In your reply, repeat the full listing exactly and leave each picture out.

BEGIN

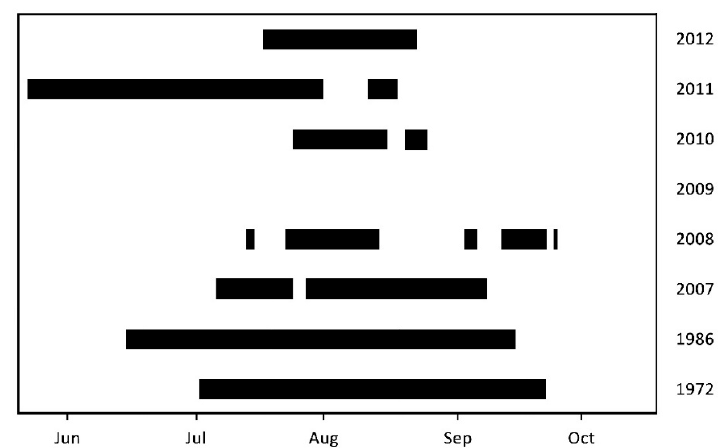
Figure 3. The duration of suspended sediment concentration (SSC) monitoring in Breelva. The days of sampling (2 or 3 samples a day) in each year (1972, 1986, 2007, 2008, 2010, 2011, 2012).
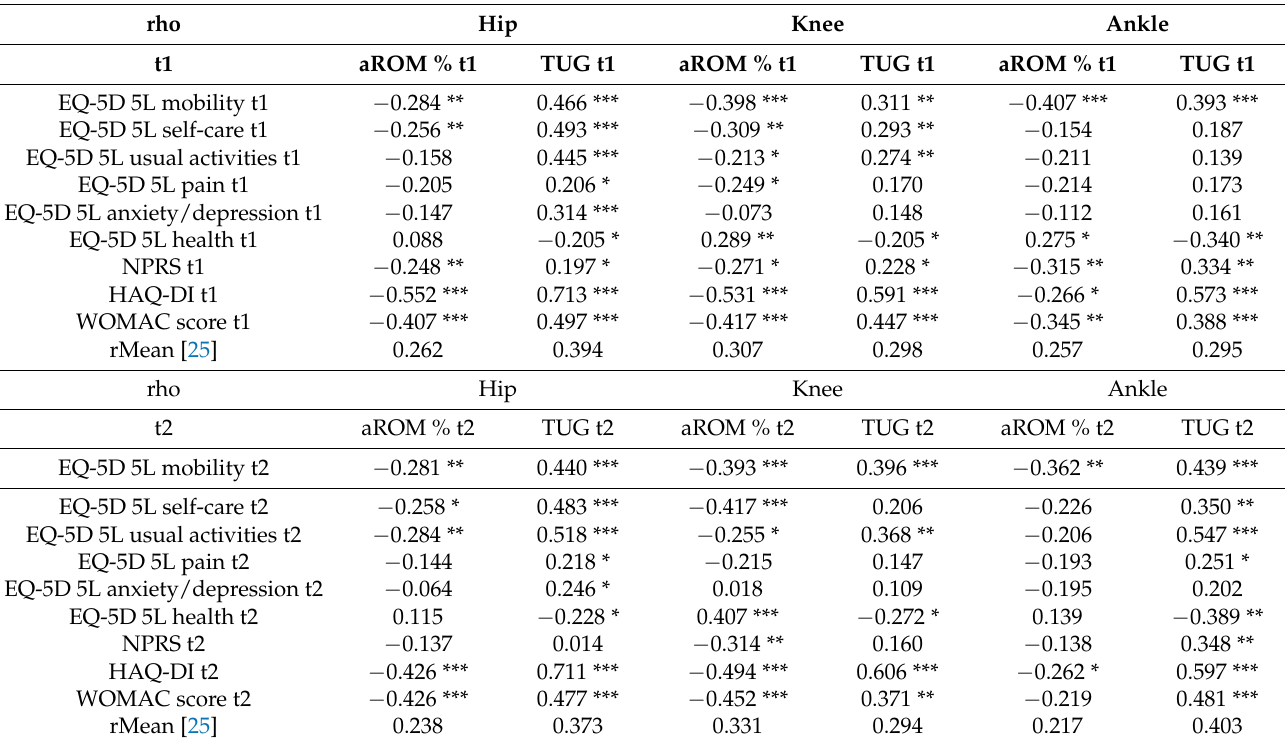
Table 3. Spearman’s rank correlation coefficients between CROMs and PROMs at baseline (t1) and after intervention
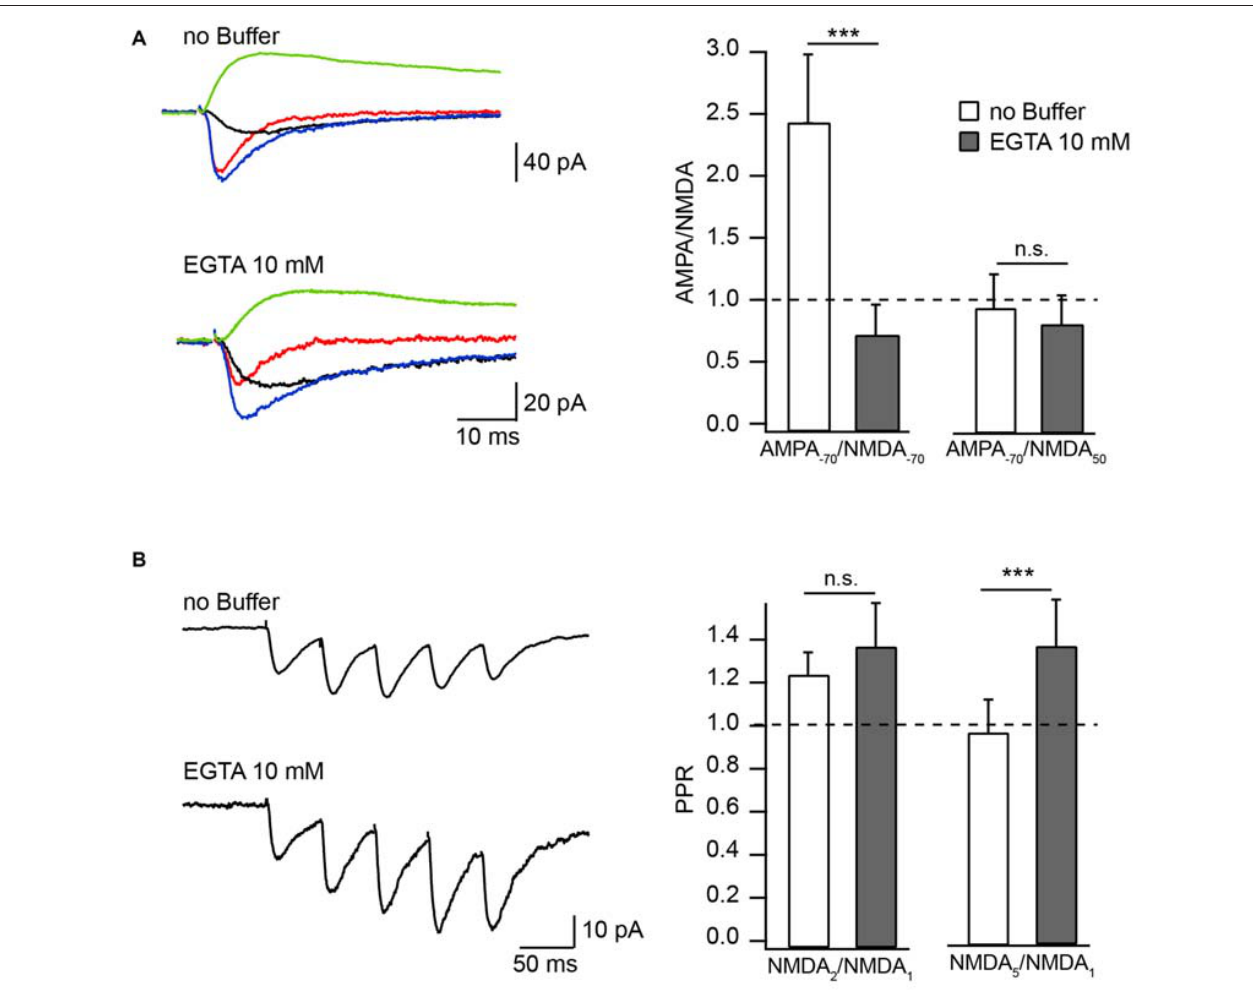
FIGURE 1 | Effect of Ca 2 + buffers on the amplitude of NMDAR mediated EPSC in Mg 2 + -free extracellular solution. (A) Averaged evoked compound EPSC (blue), aEPSC (red), nEPSC (black) at − 70 mV and nEPSC (green) at 50 mV recorded with buffer-free and EGTA-containing intracellular solutions. Bar histograms compare the effect of buffer loading on amplitude ratios of aEPSCs measured at − 70 mV to nEPSCs measured at − 70 mV (left) and 50 mV (right). (B) Averaged trains of NMDAR mediated EPSCs recorded with EGTA-free and EGTA-containing solutions. Bar histograms show the effect of EGTA loading on amplitude ratios (PPR) of the second (left) and the fifth (right) nEPSCs to the amplitude of the first response. Asterisks indicate significant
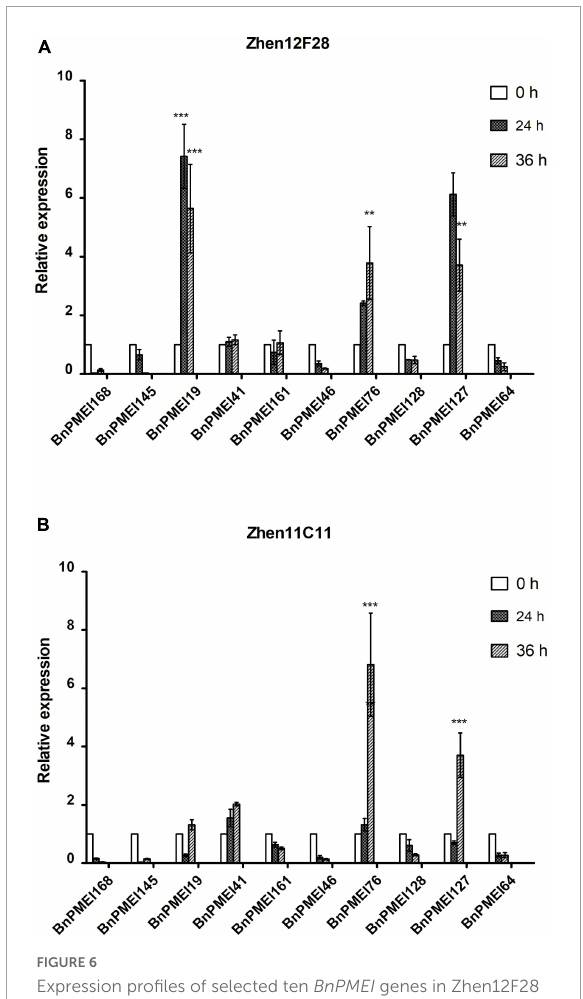
FIGURE6 Expression profiles of selected ten BnPMEI genes in Zhen12F28 (R-line) (A) and Zhen11C11 (S-line) (B) after S. sclerotiorum infection. The relative expression levels were analyzed by qRT-PCR. Error bars are mean ± SEM, n = 3. Significant differences between infected lines and the control (WT) line (0 h) at each time point are denoted as follows: *** P < 0.001; ** P <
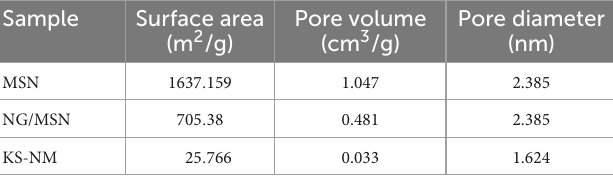
Figure 3 is the XRD diffraction pattern of NG nanoparticle gel spheres used to explore the internal crystal structure of KS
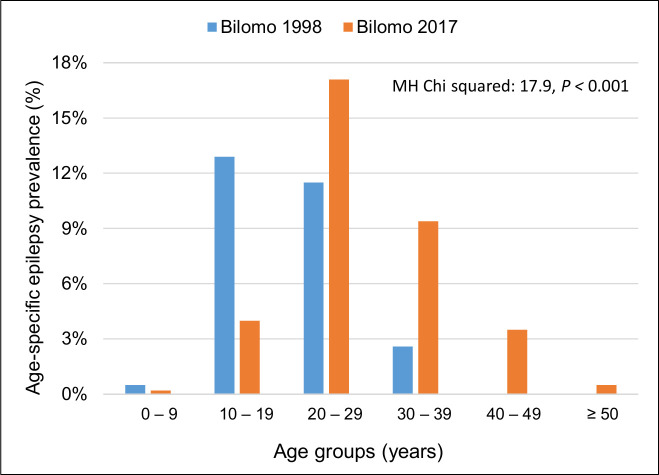
Comparison of age-specific crude prevalence of epilepsy in Bilomo, Mbam valley, Cameroon, 1998 (blue) versus 2017 (orange) [43]. MH, Mantel–Haenszel.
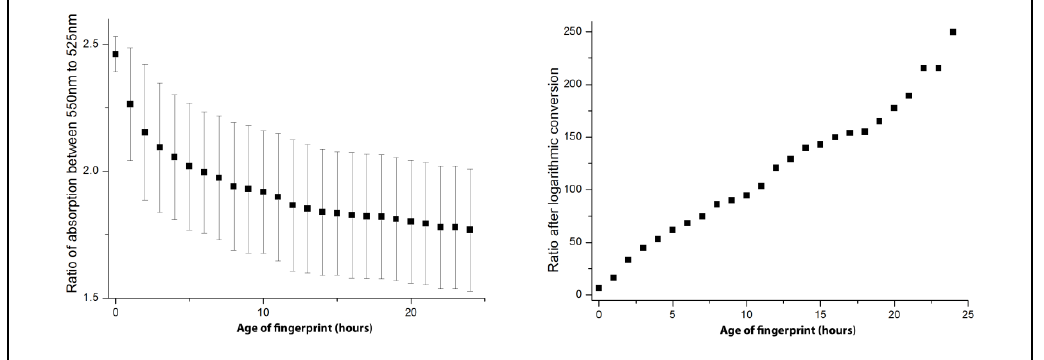
Figure 8. Effect of time on the absorption ratio of 550 and 525 nm ( left ) and the logarithmic conversion ( right ) over 24 h.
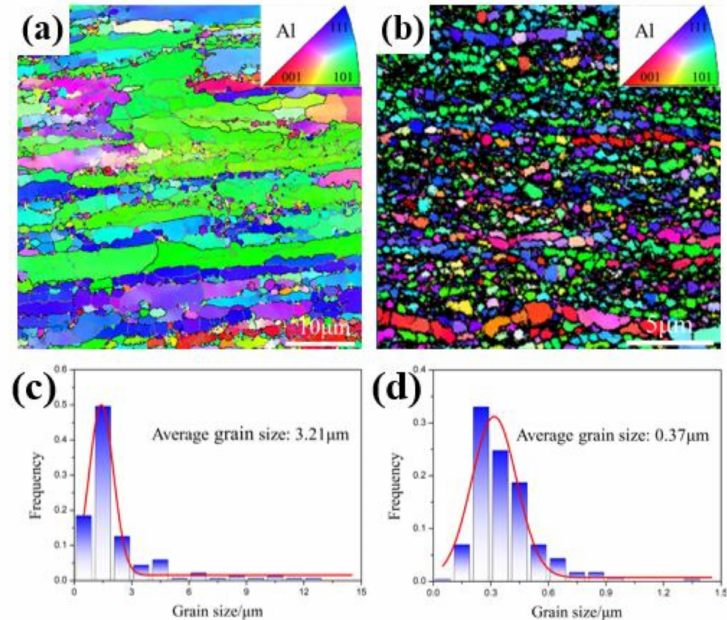
Figure 4. Electron backscattered di ff raction (EBSD) characterization of the AlN / Al nanocomposites along the longitudinal direction before and after rolling treatment: ( a , c ) inverse pole figure (IPF) map of matrix grains of the as-extruded composites and the size distribution of matrix grains; ( b , d ) IPF map of matrix grains of the composite after 85% rolling at 300 ◦ C and the size distribution of matrix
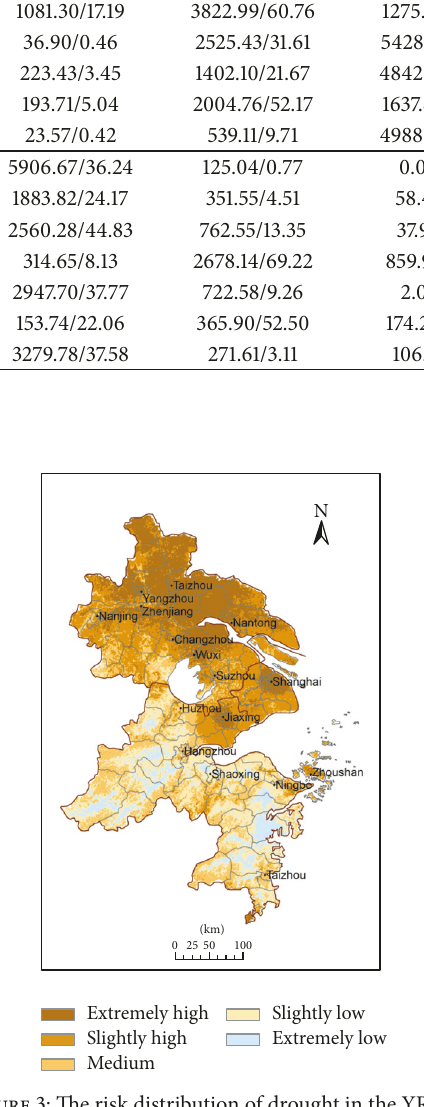
Figure 2: Distribution of drought vulnerability grades in the YRDR. Figure 3: The risk distribution of drought in the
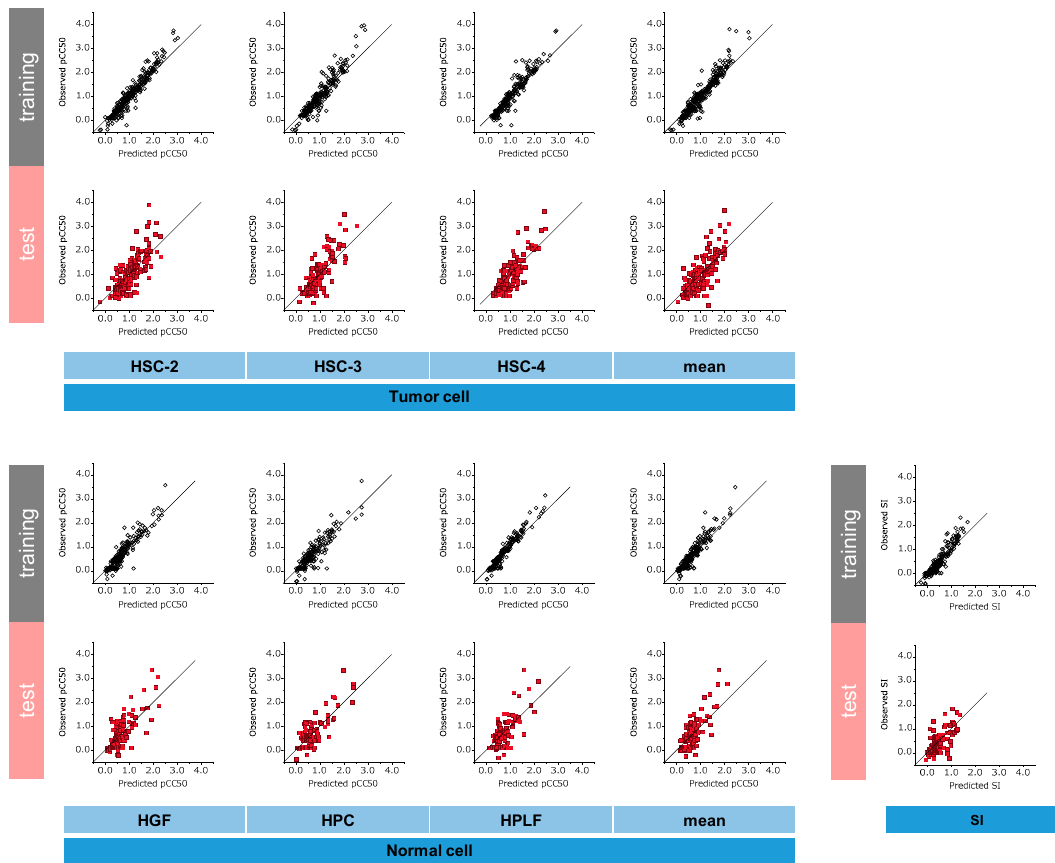
Figure 3. Scatter plot of training set and external validation set. In scatter plots of tumour and normal cell, the horizontal axis is the predicted pCC 50 , and the vertical axis is the observed pCC 50 of tumour and normal cell. In scatter plot of SI, the horizontal axis is the predicted SI, and the vertical axis is the observed SI. Each dot represents a compound; black circle is the training set and red square is the external validation set.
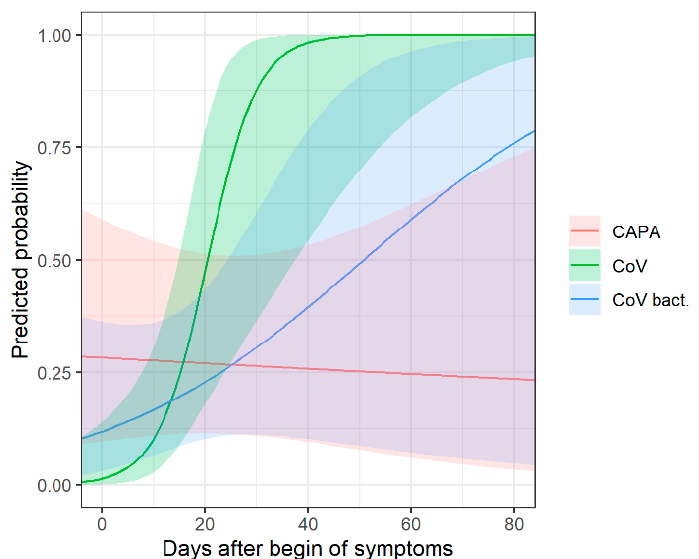
Figure 4. Chronological changes in CT (predicted probabilities of consolidation) with corresponding 95% confidence intervals for patients with COVID-19-associated pulmonary aspergillosis (CAPA), COVID-19 without bacterial superinfection (CoV) and COVID-19 with bacterial superinfection (CoV bact.). In early disease, consolidation is most common in CAPA patients and more common in COVID-19 patients with bacterial superinfection compared to patients without bacterial superinfection.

END

▶ _REPLY_
Figure 3. The duration of suspended sediment concentration (SSC) monitoring in Breelva. The days of sampling (2 or 3 samples a day) in each year (1972, 1986, 2007, 2008, 2010, 2011, 2012).
Table 3. Spearman’s rank correlation coefficients between CROMs and PROMs at baseline (t1) and after intervention
FIGURE 1 | Effect of Ca 2 + buffers on the amplitude of NMDAR mediated EPSC in Mg 2 + -free extracellular solution. (A) Averaged evoked compound EPSC (blue), aEPSC (red), nEPSC (black) at − 70 mV and nEPSC (green) at 50 mV recorded with buffer-free and EGTA-containing intracellular solutions. Bar histograms compare the effect of buffer loading on amplitude ratios of aEPSCs measured at − 70 mV to nEPSCs measured at − 70 mV (left) and 50 mV (right). (B) Averaged trains of NMDAR mediated EPSCs recorded with EGTA-free and EGTA-containing solutions. Bar histograms show the effect of EGTA loading on amplitude ratios (PPR) of the second (left) and the fifth (right) nEPSCs to the amplitude of the first response. Asterisks indicate significant
FIGURE6 Expression profiles of selected ten BnPMEI genes in Zhen12F28 (R-line) (A) and Zhen11C11 (S-line) (B) after S. sclerotiorum infection. The relative expression levels were analyzed by qRT-PCR. Error bars are mean ± SEM, n = 3. Significant differences between infected lines and the control (WT) line (0 h) at each time point are denoted as follows: *** P < 0.001; ** P <
Figure 3 is the XRD diffraction pattern of NG nanoparticle gel spheres used to explore the internal crystal structure of KS
Comparison of age-specific crude prevalence of epilepsy in Bilomo, Mbam valley, Cameroon, 1998 (blue) versus 2017 (orange) [43]. MH, Mantel–Haenszel.
Figure 8. Effect of time on the absorption ratio of 550 and 525 nm ( left ) and the logarithmic conversion ( right ) over 24 h.
Figure 4. Electron backscattered di ff raction (EBSD) characterization of the AlN / Al nanocomposites along the longitudinal direction before and after rolling treatment: ( a , c ) inverse pole figure (IPF) map of matrix grains of the as-extruded composites and the size distribution of matrix grains; ( b , d ) IPF map of matrix grains of the composite after 85% rolling at 300 ◦ C and the size distribution of matrix
Figure 2: Distribution of drought vulnerability grades in the YRDR. Figure 3: The risk distribution of drought in the
Figure 3. Scatter plot of training set and external validation set. In scatter plots of tumour and normal cell, the horizontal axis is the predicted pCC 50 , and the vertical axis is the observed pCC 50 of tumour and normal cell. In scatter plot of SI, the horizontal axis is the predicted SI, and the vertical axis is the observed SI. Each dot represents a compound; black circle is the training set and red square is the external validation set.
Figure 4. Chronological changes in CT (predicted probabilities of consolidation) with corresponding 95% confidence intervals for patients with COVID-19-associated pulmonary aspergillosis (CAPA), COVID-19 without bacterial superinfection (CoV) and COVID-19 with bacterial superinfection (CoV bact.). In early disease, consolidation is most common in CAPA patients and more common in COVID-19 patients with bacterial superinfection compared to patients without bacterial superinfection.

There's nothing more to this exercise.